Another series of experiments, led by doctoral student Brennan Watts, would soon test and demonstrate the lenses in action. In one, the team shone light on a Nebraska N, projecting it onto an array of hydrogel lenses and, beyond them, a microscope positioned to view the resulting images. When the researchers ran cold water through the material supporting those lenses, the Nebraska N appeared sharp, in focus. Just seconds after cranking that water up to 178 degrees Fahrenheit, the lenses shrank and, on cue, the N blurred out of focus.
To its surprise, the team would later learn that the shift in focus stemmed not from the changing size or curvature of the lenses, but instead mostly from an alteration to their so-called refractive index. Light travels at different speeds when passing through different media — air, water, the human eye — and those changes in speed correspond to the light refracting, or bending, at different angles. As the hydrogel heated up and the lenses contracted, they actually expelled some of their water — upping their density, modifying their refractive index and, ultimately, blurring the image of the N.
While Morin said that on-the-fly adaptability bodes well for the design’s use in micro-projection systems, the chemist is also intrigued by its potential applications in biology. Because hydrogel generally mimics the gelatinous network residing between the cells of complex organisms, researchers often favor it when attempting to culture cells or tissues outside a biological environment.
A device designed by Yang, associate professor of mechanical and materials engineering, has granted Morin’s lab precise control over not just the size, patterning and composition of the hydrogel lenses it deposits, but the orientation and tension of the silicone they reside on, too. That precision, combined with the team’s ability to reversibly manipulate the lenses themselves, might expand the culturing options available to those working in biomaterials and biomedical engineering, Morin said.
“It would seem reasonable that these types of dynamic changes in size and stiffness and things of that nature would have a profound effect on the biology of anything contained in them,” he said. “We’re not there yet, but we certainly have interest in those problems.”
For Morin, who’s spent years experimenting with silicones and other polymers, the practical considerations of adaptable materials are informing, and informed by, the philosophical.
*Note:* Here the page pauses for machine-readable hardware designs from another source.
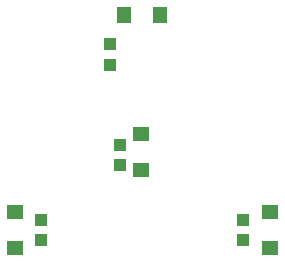
<source format=gtp>
G75*
%MOIN*%
%OFA0B0*%
%FSLAX25Y25*%
%IPPOS*%
%LPD*%
%AMOC8*
5,1,8,0,0,1.08239X$1,22.5*
%
%ADD10R,0.05512X0.04724*%
%ADD11R,0.04724X0.05512*%
%ADD12R,0.03937X0.04331*%
D10*
X0043161Y0043278D03*
X0043161Y0055089D03*
X0085161Y0069278D03*
X0085161Y0081089D03*
X0128161Y0055089D03*
X0128161Y0043278D03*
D11*
X0091317Y0120933D03*
X0079506Y0120933D03*
D12*
X0074661Y0111030D03*
X0074661Y0104337D03*
X0078161Y0077530D03*
X0078161Y0070837D03*
X0051661Y0052530D03*
X0051661Y0045837D03*
X0119161Y0045837D03*
X0119161Y0052530D03*
M02*

</source>
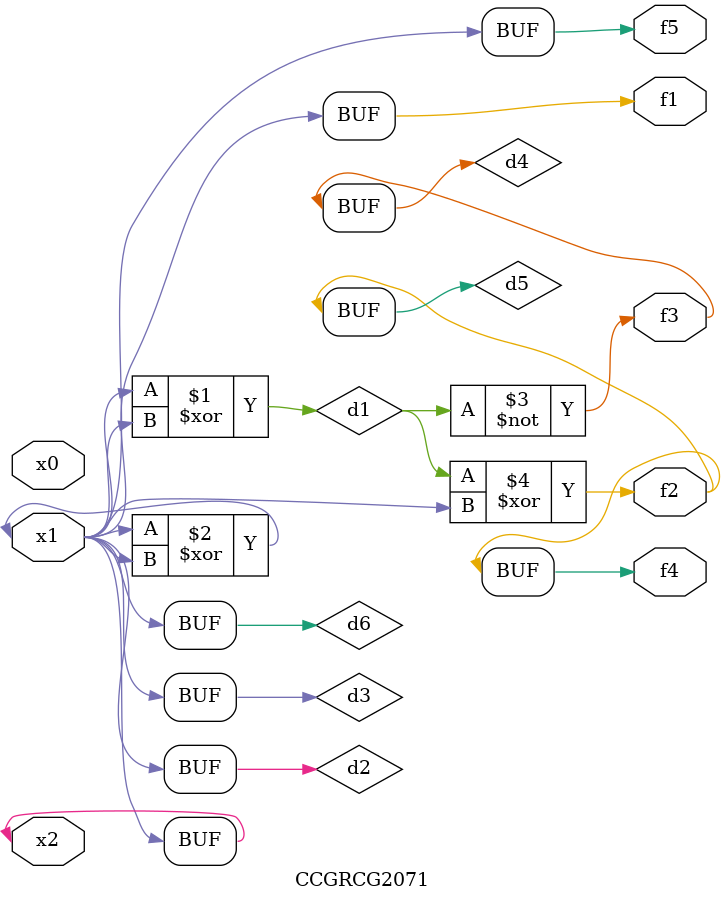
<source format=v>
module CCGRCG2071(
	input x0, x1, x2,
	output f1, f2, f3, f4, f5
);

	wire d1, d2, d3, d4, d5, d6;

	xor (d1, x1, x2);
	buf (d2, x1, x2);
	xor (d3, x1, x2);
	nor (d4, d1);
	xor (d5, d1, d2);
	buf (d6, d2, d3);
	assign f1 = d6;
	assign f2 = d5;
	assign f3 = d4;
	assign f4 = d5;
	assign f5 = d6;
endmodule

</source>
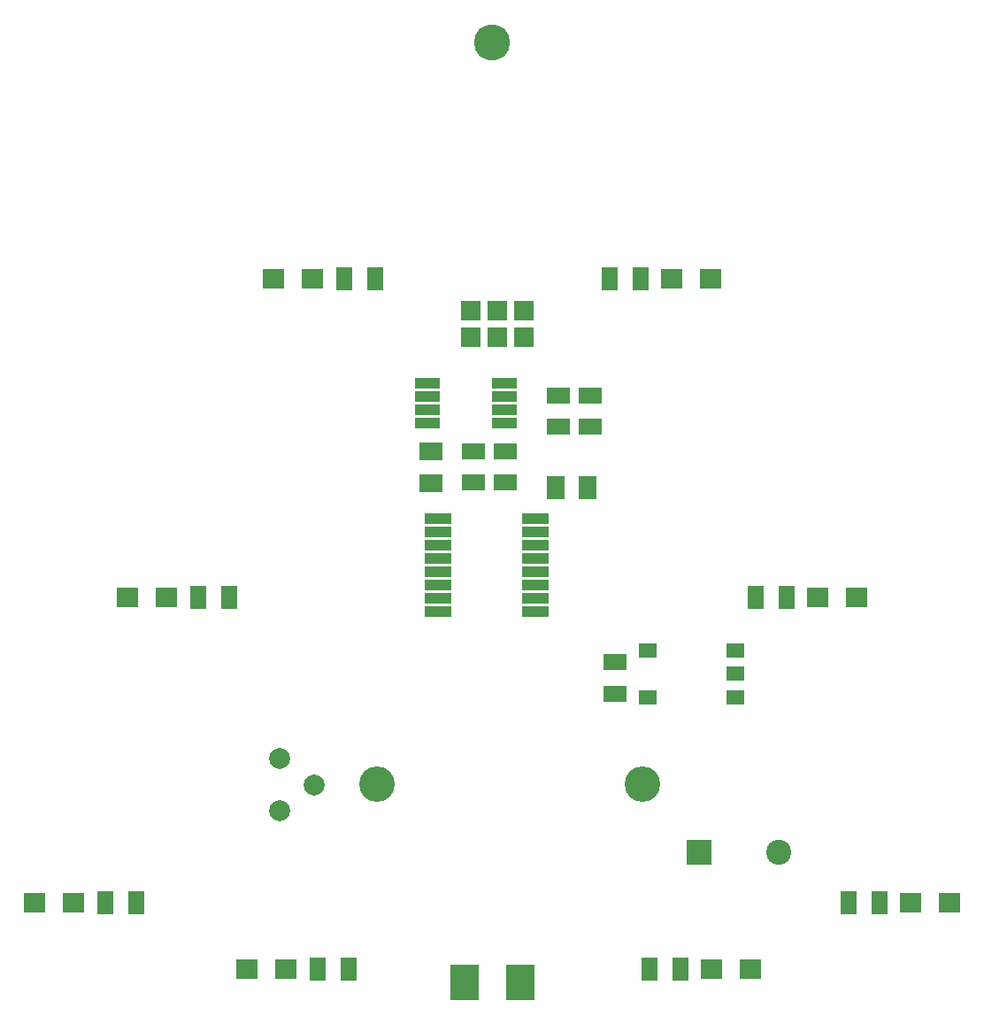
<source format=gts>
G04 #@! TF.FileFunction,Soldermask,Top*
%FSLAX46Y46*%
G04 Gerber Fmt 4.6, Leading zero omitted, Abs format (unit mm)*
G04 Created by KiCad (PCBNEW 4.0.5) date 04/19/17 16:41:43*
%MOMM*%
%LPD*%
G01*
G04 APERTURE LIST*
%ADD10C,0.100000*%
%ADD11C,3.400000*%
%ADD12C,3.448000*%
%ADD13C,2.000000*%
%ADD14R,1.700000X1.400000*%
%ADD15R,2.400000X2.400000*%
%ADD16C,2.400000*%
%ADD17R,2.220000X1.550000*%
%ADD18R,2.520000X1.070000*%
%ADD19R,1.550000X2.220000*%
%ADD20R,2.700000X3.350000*%
%ADD21R,1.920000X1.920000*%
%ADD22R,2.420000X1.040000*%
%ADD23R,2.150000X1.900000*%
%ADD24R,2.320000X1.660000*%
%ADD25R,1.660000X2.320000*%
G04 APERTURE END LIST*
D10*
D11*
X165481000Y-125857000D03*
X140081000Y-125857000D03*
D12*
X151130000Y-54864000D03*
D13*
X130750000Y-123400000D03*
X130750000Y-128400000D03*
X134050000Y-125900000D03*
D14*
X174400000Y-117550000D03*
X166000000Y-117550000D03*
X174400000Y-113050000D03*
X166000000Y-113050000D03*
X174400000Y-115300000D03*
D15*
X170900000Y-132400000D03*
D16*
X178500000Y-132400000D03*
D17*
X162900000Y-114190000D03*
X162900000Y-117210000D03*
D18*
X145952000Y-100457000D03*
X145952000Y-101727000D03*
X145952000Y-102997000D03*
X145952000Y-104267000D03*
X145952000Y-105537000D03*
X145952000Y-106807000D03*
X145952000Y-108077000D03*
X145952000Y-109347000D03*
X155292000Y-109347000D03*
X155292000Y-108077000D03*
X155292000Y-106807000D03*
X155292000Y-105537000D03*
X155292000Y-104267000D03*
X155292000Y-102997000D03*
X155292000Y-101727000D03*
X155292000Y-100457000D03*
D17*
X160528000Y-88660000D03*
X160528000Y-91680000D03*
X157480000Y-88660000D03*
X157480000Y-91680000D03*
X152400000Y-97014000D03*
X152400000Y-93994000D03*
X149352000Y-97014000D03*
X149352000Y-93994000D03*
D19*
X162320000Y-77470000D03*
X165340000Y-77470000D03*
X176290000Y-107950000D03*
X179310000Y-107950000D03*
X185180000Y-137160000D03*
X188200000Y-137160000D03*
X166130000Y-143510000D03*
X169150000Y-143510000D03*
X137400000Y-143510000D03*
X134380000Y-143510000D03*
X117080000Y-137160000D03*
X114060000Y-137160000D03*
X125970000Y-107950000D03*
X122950000Y-107950000D03*
X139940000Y-77470000D03*
X136920000Y-77470000D03*
D20*
X148480000Y-144780000D03*
X153780000Y-144780000D03*
D21*
X154178000Y-83058000D03*
X154178000Y-80518000D03*
X151638000Y-83058000D03*
X151638000Y-80518000D03*
X149098000Y-83058000D03*
X149098000Y-80518000D03*
D22*
X144920000Y-87495000D03*
X144920000Y-88765000D03*
X144920000Y-90035000D03*
X144920000Y-91305000D03*
X152280000Y-91305000D03*
X152280000Y-90035000D03*
X152280000Y-88765000D03*
X152280000Y-87495000D03*
D23*
X168305000Y-77470000D03*
X172055000Y-77470000D03*
X182275000Y-107950000D03*
X186025000Y-107950000D03*
X191165000Y-137160000D03*
X194915000Y-137160000D03*
X172115000Y-143510000D03*
X175865000Y-143510000D03*
X131415000Y-143510000D03*
X127665000Y-143510000D03*
X111095000Y-137160000D03*
X107345000Y-137160000D03*
X119985000Y-107950000D03*
X116235000Y-107950000D03*
X133955000Y-77470000D03*
X130205000Y-77470000D03*
D24*
X145288000Y-93979000D03*
X145288000Y-97029000D03*
D25*
X157174200Y-97510600D03*
X160224200Y-97510600D03*
M02*

</source>
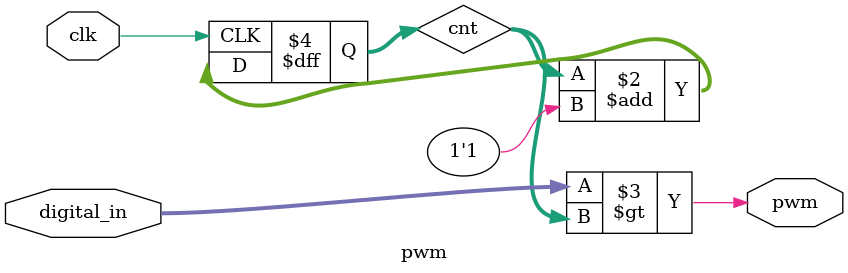
<source format=v>
`timescale 1ns / 1ns

module pwm
    #(
        parameter WIDTH = 16
    )
    (
        input wire clk,
        input wire[WIDTH-1:0] digital_in,
        output wire pwm
    );

    reg[WIDTH-1:0] cnt;

    always @(posedge clk) begin
        cnt <= cnt + 1'b1;
    end

    assign pwm = (digital_in > cnt);
endmodule

</source>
There was, he said, a sensible reason for attaching the hydrogel lenses to silicone: Its elasticity relieves some of the stress imposed by the swelling and shrinking of the lenses, helping it maintain a longer-term grip than other, more brittle materials might.
But the chemist is also keen on reconsidering the physical and functional rigidity of what gets made — of viewing materials and structures through a new lens, give or take a few thousand.
“There’s some confusion, I think, as to why we want materials that adapt,” he said. “And I think that’s built into the way that we’ve designed and manufactured materials … going all the way back to whenever we first started making things, I suppose.
“I always make the argument that it would be great if, 100 years from now, the materials we made were able to adapt as we grow and change, as opposed to just being designed to stay the same the whole way through. Of course, this work is just a microcosm of that. But that’s the idea. That’s what adaptive materials could give us.”
The team, which also included Nebraska’s Nengjian Huang and Mark Rose, reported its findings in the journal Advanced Functional Materials. The researchers received support from the Army Research Office and the National Science Foundation.